Il existe Genially aussi mais il y moins de possibilités gratuites que sur Canva. Merci bonne année aussi à toi !
Belles utilisations de Canvas et de Genially, mais surtout un beau récit. Quelle chance d’avoir une ancêtre prolifique telle que Barbe.
Un sacré personnage je crois, j’aimerais beaucoup en apprendre plus au son sujet. Merci à toi Marie pour ton commentaire.
Pour une première, c’est une réussite cette ligne de vie.
Et le Genially avec les enfants m’a donné une idée.
Et que dire de Barbe, c’est tellement rare d’avoir des traces de nos ancêtres femmes.
Oh merci, surtout pour elle ! C’est vrai que c’est exceptionnel de retrouver des traces aussi importantes des femmes. Elle a eu une vie assez longue finalement, j’espère que les AD Réunion mettront en ligne de nouveaux documents cette année.
Barbe Payet apporte bien des paillettes (désolé :p) à ton arbre de par sa vie et son héritage.
😉 Tu as raison, ça se prononce bien « paillette » et non « payé » !
Je suis heureux de te lire. Décidément, tu as vraiment une belle plume et tu as l’art de raconter les histoires de tes ancêtres. Encore merci pour cette lecture du soir ☺️.
Merci beaucoup Sébastien, ça fait plaisir ! Tu n’as pas à rougir de la tienne de plume non plus !
Je découvre votre article, et votre blog par la même occasion, grâce au stream de Brigitte… Et waw !! Super articles, superbes illustrations ! J’adore ! Merci beaucoup !
Merci pour ce commentaire enthousiaste 🙂
Bonjour,
Je découvre votre article ce jour… avec un immense plaisir chère cousine !
Barbe PAYET fut en effet une femme incroyable; d’autant qu’à son époque, très peu de femmes menaient « des affaires ».

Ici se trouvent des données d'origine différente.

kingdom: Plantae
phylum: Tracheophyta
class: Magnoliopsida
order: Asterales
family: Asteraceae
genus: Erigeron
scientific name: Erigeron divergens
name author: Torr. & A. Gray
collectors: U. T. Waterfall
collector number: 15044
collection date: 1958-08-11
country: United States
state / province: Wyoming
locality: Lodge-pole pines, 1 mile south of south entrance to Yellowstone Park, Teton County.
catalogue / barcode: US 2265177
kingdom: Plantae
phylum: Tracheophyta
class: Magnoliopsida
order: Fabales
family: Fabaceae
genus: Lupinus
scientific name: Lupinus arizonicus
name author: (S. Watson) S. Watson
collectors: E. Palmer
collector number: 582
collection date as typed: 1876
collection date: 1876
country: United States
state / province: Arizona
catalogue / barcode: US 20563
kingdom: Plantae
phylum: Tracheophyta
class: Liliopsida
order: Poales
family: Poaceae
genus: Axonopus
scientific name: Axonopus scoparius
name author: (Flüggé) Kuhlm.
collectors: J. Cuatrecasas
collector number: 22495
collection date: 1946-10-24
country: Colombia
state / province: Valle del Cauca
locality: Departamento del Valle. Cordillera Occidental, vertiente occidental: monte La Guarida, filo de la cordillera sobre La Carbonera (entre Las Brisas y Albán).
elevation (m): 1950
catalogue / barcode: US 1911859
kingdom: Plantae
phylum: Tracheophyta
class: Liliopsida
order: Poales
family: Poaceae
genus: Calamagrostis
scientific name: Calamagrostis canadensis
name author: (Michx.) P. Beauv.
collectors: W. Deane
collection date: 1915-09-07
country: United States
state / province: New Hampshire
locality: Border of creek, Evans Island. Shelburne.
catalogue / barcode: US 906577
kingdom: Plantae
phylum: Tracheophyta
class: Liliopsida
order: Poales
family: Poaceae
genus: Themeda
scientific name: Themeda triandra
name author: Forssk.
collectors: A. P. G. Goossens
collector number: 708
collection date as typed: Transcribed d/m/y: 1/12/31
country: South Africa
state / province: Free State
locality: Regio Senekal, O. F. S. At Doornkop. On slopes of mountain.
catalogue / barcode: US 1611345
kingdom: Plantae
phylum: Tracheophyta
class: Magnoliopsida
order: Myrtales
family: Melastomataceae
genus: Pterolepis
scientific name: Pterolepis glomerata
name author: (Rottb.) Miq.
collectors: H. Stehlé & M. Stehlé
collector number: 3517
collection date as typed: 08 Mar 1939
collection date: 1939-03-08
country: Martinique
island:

Je m’interroge sur son changement de domicile entre St Paul et St Pierre (St Louis étant un quartier de St Pierre à ce moment).
Enfin, j’avais lu (dans un extrait d’un livre de Jean Barrassin) que François LALLEMAND a été inhumé dans la chapelle érigée par Barbe PAYET. Confirmé par l’ANOM, St Louis 1779 vue 3/7.
Il va de soit qu’elle doit y être aussi en tant que fondatrice.
En 2016, j’ai pu obtenir le mariage de ma fille dans cette chapelle. Beau clin d’œil à notre ancêtre.
Bonjour et merci pour votre message très encourageant.
J’ignore aussi la raison pour laquelle Barbe PAYET a quitté Saint-Paul pour Saint-Pierre.
Il existe un livre de Jules HERMANN intitulé « Colonisation de l’île Bourbon & fondation du quartier de Saint-Pierre ». Je ne l’ai pas lu, mais il contient peut-être des éléments de réponse.